Lucien shook his head, the color draining from his face.

"This is a joke," he said. "This is some cruel—"

"It's not a joke."

"I don't even have symptoms. I feel fine."

"You did too, the first time," she said. "But you didn't tell anyone. Not even me. You kept it hidden for too long, and by the time you let me in—by the time you tried to fight—it was too late."

His hands curled into fists on the table.

"Stop," he said.

"Lucien—"

"Stop!"

He stood so abruptly his chair scraped backward across the floor, drawing glances from nearby tables.

"I don't know what this is," he said, voice shaking. "But I need air."

He walked out into the street without another word.

Aveline stood frozen in place. The world blurred around her. Dishes clattered. A couple laughed somewhere in the corner. A waiter apologized to a patron for the power flicker.

No one else had felt it.

No one but her.

And Lucien.

She looked down at the pocket watch. The glow had dimmed, but the ticking had grown faster.

As if time was running—not backward, but away.

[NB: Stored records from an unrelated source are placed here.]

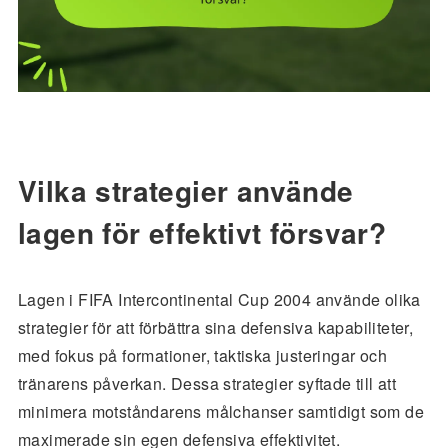
Vilka strategier använde
lagen för effektivt försvar?
Lagen i FIFA Intercontinental Cup 2004 använde olika
strategier för att förbättra sina defensiva kapabiliteter,
med fokus på formationer, taktiska justeringar och
tränarens påverkan. Dessa strategier syftade till att
minimera motståndarens målchanser samtidigt som de
maximerade sin egen defensiva effektivitet.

Outside, under the streetlight

She found Lucien pacing.

The wind tousled his dark hair. His hands were deep in his coat pockets, shoulders hunched, as if trying to hold himself together.

She approached slowly. "Lucien…"

He didn't look at her. "I don't know if you're lying or if you believe this."

"I believe it," she said. "With everything in me."

He turned to her, eyes blazing. "Then you tell me. If I believe you—what does that make me? Some poor doomed man you pity enough to save? What if this isn't about me? What if this is just about you not being able to let go?"

She recoiled, like he'd struck her.

"That's not fair."

"No," he snapped. "It's not. But you're here telling me I'm already dead. How the hell am I supposed to react?"

She took a step closer, eyes stinging. "I didn't come back for pity. I came back because I loved you. Because I still do. Because losing you broke me in ways I didn't know a heart could break."

Lucien stared at her, breath shallow, chest rising and falling like a storm was trapped inside.

He didn't say anything.

So she added, softly, "I don't want to scare you. I want to save you."

"I don't know if I believe in time travel," he whispered. "But I believe you're hurting."

They stood like that in silence, beneath the glow of the streetlamp, with the rain beginning to fall again—soft, cold, relentless.

And from across the street, under the shadows of the bookstore awning, something watched them.

Not human. Not entirely real.

A flicker of a figure. Tall. Wrapped in black. Eyes like hollow clocks.

The Observer.

It tilted its head, fascinated.

"She's waking the past," it murmured to no one. "Pulling the thread. But does she truly understand what unravels when she does?"